_Task description_
Go through the material below, tally each line containing "blomster", and write the tally alone.
Dataset Block Start
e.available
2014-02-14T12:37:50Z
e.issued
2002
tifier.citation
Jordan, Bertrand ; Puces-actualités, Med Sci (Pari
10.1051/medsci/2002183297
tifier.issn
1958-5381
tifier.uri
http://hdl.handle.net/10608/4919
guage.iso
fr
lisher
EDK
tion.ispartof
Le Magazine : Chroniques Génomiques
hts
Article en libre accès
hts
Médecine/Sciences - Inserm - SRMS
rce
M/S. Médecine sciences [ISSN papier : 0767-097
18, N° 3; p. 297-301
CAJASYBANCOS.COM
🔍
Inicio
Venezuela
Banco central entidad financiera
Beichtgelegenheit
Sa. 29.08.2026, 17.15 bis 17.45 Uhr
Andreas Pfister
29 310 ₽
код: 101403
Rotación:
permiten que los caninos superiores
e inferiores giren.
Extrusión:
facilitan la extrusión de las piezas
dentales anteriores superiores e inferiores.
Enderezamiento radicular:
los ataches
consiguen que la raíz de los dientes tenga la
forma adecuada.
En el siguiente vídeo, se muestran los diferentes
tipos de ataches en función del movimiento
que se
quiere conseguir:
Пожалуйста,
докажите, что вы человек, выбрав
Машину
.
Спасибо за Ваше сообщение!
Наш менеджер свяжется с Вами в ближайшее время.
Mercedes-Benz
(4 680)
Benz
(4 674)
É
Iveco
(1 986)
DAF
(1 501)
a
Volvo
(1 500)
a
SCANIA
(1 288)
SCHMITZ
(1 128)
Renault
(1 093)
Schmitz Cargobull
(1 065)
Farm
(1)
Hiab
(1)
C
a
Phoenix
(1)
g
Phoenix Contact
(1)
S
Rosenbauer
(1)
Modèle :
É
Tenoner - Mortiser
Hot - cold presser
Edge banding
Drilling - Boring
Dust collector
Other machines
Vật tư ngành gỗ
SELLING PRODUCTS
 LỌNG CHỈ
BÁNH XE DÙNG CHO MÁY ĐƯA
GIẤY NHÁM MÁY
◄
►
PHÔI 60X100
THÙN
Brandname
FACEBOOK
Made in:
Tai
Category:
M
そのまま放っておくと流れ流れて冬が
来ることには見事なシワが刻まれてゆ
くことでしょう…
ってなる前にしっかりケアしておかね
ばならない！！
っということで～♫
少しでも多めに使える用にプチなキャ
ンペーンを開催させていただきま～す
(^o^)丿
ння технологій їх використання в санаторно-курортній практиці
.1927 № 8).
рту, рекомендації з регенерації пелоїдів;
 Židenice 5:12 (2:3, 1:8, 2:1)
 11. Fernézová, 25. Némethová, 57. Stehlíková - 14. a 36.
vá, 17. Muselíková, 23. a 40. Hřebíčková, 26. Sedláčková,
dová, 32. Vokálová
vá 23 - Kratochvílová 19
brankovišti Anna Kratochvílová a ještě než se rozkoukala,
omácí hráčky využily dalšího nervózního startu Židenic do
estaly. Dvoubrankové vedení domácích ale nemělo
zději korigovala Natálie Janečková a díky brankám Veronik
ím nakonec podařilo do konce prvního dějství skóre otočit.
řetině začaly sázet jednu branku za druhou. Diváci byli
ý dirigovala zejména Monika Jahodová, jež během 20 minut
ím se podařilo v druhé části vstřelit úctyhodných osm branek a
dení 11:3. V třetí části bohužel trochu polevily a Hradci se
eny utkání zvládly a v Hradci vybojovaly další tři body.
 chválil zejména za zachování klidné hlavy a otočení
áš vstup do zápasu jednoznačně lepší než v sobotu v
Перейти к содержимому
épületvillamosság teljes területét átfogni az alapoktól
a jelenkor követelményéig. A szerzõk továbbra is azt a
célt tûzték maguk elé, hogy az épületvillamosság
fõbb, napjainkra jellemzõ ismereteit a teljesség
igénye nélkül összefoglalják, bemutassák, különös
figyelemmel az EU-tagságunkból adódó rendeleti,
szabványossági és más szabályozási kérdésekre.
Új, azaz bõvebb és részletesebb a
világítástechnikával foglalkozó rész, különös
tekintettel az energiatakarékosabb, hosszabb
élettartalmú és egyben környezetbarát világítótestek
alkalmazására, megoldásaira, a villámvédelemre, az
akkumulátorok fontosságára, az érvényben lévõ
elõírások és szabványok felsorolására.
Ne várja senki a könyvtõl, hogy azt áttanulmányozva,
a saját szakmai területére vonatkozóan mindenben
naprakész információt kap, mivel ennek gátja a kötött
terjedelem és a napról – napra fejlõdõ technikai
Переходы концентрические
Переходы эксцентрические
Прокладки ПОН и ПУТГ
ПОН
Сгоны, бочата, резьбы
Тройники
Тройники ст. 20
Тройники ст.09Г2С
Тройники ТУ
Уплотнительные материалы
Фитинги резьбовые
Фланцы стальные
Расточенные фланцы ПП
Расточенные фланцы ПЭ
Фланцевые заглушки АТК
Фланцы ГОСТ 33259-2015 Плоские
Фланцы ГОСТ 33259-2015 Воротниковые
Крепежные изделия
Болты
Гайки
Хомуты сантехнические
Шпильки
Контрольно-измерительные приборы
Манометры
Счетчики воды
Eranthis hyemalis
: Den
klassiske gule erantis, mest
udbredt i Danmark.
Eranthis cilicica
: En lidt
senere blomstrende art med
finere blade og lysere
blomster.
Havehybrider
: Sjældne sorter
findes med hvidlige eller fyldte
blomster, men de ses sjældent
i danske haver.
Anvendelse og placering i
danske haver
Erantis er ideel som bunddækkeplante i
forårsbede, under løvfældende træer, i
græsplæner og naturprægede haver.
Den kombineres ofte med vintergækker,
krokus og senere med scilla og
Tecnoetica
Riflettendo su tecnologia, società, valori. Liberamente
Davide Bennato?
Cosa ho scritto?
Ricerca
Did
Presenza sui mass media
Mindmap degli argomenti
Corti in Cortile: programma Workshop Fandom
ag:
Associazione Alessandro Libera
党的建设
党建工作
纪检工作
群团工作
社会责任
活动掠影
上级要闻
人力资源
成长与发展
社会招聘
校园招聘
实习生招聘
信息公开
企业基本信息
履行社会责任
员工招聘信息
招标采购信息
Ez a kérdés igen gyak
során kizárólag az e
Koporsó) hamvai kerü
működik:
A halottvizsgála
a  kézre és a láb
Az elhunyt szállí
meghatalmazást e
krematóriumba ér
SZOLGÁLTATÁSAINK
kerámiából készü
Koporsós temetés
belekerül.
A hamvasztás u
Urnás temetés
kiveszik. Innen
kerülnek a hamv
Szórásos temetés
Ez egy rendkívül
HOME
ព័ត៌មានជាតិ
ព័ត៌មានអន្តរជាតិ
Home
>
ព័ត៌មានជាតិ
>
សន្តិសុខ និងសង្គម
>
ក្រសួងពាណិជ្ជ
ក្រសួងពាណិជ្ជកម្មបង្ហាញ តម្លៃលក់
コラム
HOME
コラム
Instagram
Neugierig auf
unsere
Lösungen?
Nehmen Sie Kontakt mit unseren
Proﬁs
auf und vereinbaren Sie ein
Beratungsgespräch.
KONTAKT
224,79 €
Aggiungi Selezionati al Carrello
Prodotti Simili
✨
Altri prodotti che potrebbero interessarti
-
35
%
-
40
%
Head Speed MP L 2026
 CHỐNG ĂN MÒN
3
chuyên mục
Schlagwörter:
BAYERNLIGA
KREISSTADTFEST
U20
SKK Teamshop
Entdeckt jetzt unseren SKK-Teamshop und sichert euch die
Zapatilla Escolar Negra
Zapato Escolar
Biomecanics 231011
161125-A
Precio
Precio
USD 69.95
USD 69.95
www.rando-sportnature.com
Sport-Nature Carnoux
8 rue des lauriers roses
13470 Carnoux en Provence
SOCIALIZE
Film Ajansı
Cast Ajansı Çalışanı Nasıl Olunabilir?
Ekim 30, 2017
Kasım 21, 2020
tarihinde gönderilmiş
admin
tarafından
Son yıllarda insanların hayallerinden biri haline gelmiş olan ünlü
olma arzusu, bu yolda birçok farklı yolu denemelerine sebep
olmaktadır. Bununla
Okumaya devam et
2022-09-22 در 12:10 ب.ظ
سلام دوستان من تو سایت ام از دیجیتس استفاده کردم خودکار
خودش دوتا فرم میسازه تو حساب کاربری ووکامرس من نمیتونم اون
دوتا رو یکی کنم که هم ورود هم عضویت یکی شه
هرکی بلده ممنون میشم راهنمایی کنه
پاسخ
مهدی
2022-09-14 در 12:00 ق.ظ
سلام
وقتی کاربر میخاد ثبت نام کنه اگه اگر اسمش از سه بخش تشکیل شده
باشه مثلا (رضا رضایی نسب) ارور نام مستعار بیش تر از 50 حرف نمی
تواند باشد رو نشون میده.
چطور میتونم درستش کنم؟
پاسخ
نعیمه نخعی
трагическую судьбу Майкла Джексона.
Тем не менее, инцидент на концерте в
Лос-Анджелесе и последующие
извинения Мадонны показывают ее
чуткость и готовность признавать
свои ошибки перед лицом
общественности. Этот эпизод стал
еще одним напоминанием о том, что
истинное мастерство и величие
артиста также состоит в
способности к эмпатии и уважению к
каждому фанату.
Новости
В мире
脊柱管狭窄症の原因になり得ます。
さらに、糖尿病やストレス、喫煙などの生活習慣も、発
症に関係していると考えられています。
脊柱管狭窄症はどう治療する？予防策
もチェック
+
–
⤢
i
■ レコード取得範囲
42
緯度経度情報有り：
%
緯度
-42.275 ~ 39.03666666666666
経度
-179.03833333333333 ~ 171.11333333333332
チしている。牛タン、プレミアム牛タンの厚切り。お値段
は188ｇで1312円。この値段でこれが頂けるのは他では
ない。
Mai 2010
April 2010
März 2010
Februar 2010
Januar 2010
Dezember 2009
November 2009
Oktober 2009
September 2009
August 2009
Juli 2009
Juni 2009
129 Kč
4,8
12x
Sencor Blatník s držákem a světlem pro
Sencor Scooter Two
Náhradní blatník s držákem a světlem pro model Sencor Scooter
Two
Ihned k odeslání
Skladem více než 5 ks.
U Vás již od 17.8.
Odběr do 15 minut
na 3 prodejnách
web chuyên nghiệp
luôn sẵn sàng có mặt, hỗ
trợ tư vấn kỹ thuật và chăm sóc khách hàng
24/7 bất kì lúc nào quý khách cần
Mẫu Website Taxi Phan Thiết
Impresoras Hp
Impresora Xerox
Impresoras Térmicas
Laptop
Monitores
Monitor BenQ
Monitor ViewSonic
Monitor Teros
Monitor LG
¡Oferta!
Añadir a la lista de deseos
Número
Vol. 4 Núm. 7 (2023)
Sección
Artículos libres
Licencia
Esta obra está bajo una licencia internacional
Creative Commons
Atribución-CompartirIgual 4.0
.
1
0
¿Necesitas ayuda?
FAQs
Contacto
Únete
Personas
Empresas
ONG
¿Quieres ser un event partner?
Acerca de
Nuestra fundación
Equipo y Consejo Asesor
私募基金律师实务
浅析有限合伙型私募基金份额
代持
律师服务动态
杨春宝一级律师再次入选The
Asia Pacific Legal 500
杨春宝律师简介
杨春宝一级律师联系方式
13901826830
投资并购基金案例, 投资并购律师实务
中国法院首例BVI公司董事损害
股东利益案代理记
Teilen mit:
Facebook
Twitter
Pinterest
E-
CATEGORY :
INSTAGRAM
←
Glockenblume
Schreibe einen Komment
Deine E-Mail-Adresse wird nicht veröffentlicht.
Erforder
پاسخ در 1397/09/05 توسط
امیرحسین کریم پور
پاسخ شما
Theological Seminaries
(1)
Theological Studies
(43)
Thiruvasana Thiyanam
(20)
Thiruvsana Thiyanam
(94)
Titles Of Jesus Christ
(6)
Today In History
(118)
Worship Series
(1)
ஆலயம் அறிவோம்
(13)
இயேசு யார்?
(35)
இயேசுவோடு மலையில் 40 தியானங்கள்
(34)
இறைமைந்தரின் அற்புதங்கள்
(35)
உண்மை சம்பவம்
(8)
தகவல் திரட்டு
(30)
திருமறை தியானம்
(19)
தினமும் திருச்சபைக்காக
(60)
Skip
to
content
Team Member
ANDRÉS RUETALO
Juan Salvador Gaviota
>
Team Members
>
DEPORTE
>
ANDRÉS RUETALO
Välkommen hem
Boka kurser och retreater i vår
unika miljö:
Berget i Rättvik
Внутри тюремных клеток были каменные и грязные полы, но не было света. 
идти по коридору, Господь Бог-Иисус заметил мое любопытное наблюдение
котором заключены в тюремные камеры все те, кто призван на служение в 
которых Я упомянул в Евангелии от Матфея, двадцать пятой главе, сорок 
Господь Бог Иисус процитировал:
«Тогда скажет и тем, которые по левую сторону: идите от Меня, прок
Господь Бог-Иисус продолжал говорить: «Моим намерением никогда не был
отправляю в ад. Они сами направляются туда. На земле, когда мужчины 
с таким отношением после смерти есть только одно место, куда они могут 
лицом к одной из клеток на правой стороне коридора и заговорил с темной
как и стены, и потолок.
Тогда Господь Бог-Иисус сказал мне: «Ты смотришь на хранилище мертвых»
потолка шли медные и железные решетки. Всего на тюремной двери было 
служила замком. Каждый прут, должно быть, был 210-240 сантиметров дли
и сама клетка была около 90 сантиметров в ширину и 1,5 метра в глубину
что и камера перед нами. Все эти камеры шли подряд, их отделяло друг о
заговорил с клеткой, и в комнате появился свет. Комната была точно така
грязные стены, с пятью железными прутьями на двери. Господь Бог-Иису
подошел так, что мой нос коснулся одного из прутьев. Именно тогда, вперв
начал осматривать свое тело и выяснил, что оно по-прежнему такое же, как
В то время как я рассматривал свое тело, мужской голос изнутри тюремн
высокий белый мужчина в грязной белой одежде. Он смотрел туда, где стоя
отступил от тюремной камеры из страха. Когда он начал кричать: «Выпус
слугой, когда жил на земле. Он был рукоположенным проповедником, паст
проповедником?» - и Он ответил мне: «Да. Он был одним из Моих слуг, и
Dataset Block End
_Written solution_
2